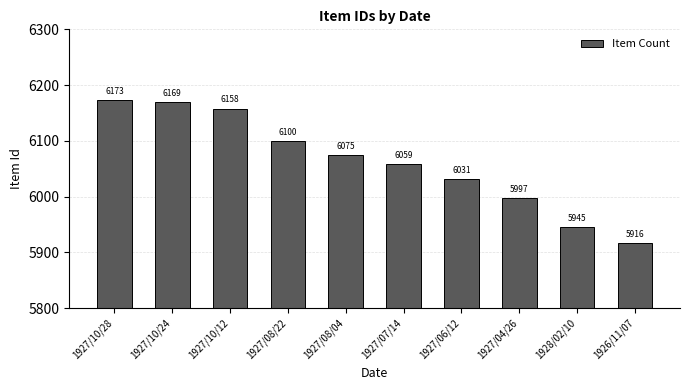

Reading left to right, transcribe all the data shown in this chart.

1927/10/28=6173	1927/10/24=6169	1927/10/12=6158	1927/08/22=6100	1927/08/04=6075	1927/07/14=6059	1927/06/12=6031	1927/04/26=5997	1928/02/10=5945	1926/11/07=5916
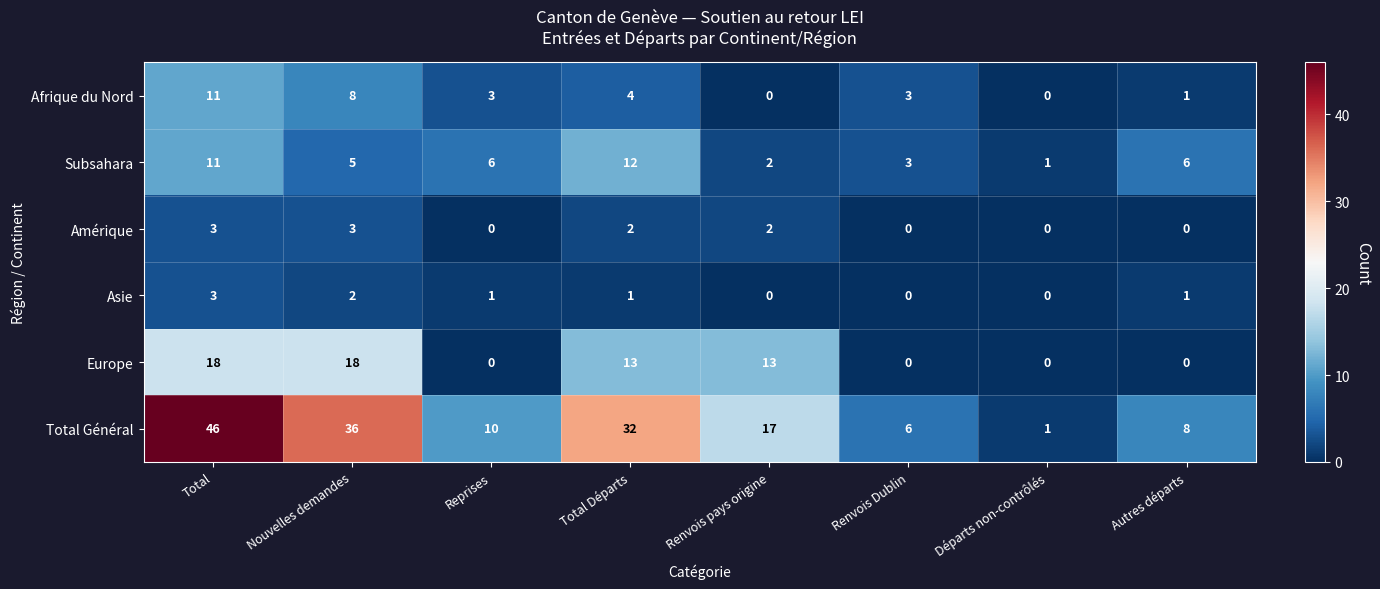

How many data points does each series have?

8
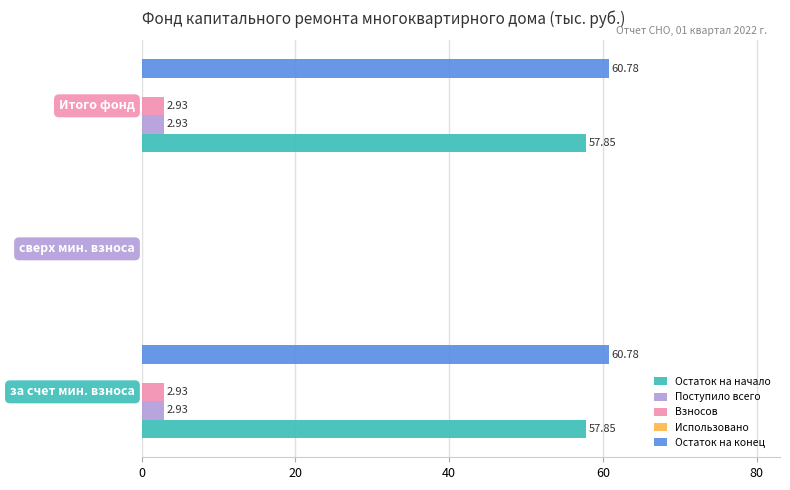

Which series changed the most between 1.0 and 2.0?

Остаток на конец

-*-

Turn every line of the records above into a numbered list. Skip blank lines and leave the pictures out.

*Exercise output*:
1. Reading left to right, transcribe all the data shown in this chart.
2. 1927/10/28=6173	1927/10/24=6169	1927/10/12=6158	1927/08/22=6100	1927/08/04=6075	1927/07/14=6059	1927/06/12=6031	1927/04/26=5997	1928/02/10=5945	1926/11/07=5916
3. How many data points does each series have?
4. 8
5. Which series changed the most between 1.0 and 2.0?
6. Остаток на конец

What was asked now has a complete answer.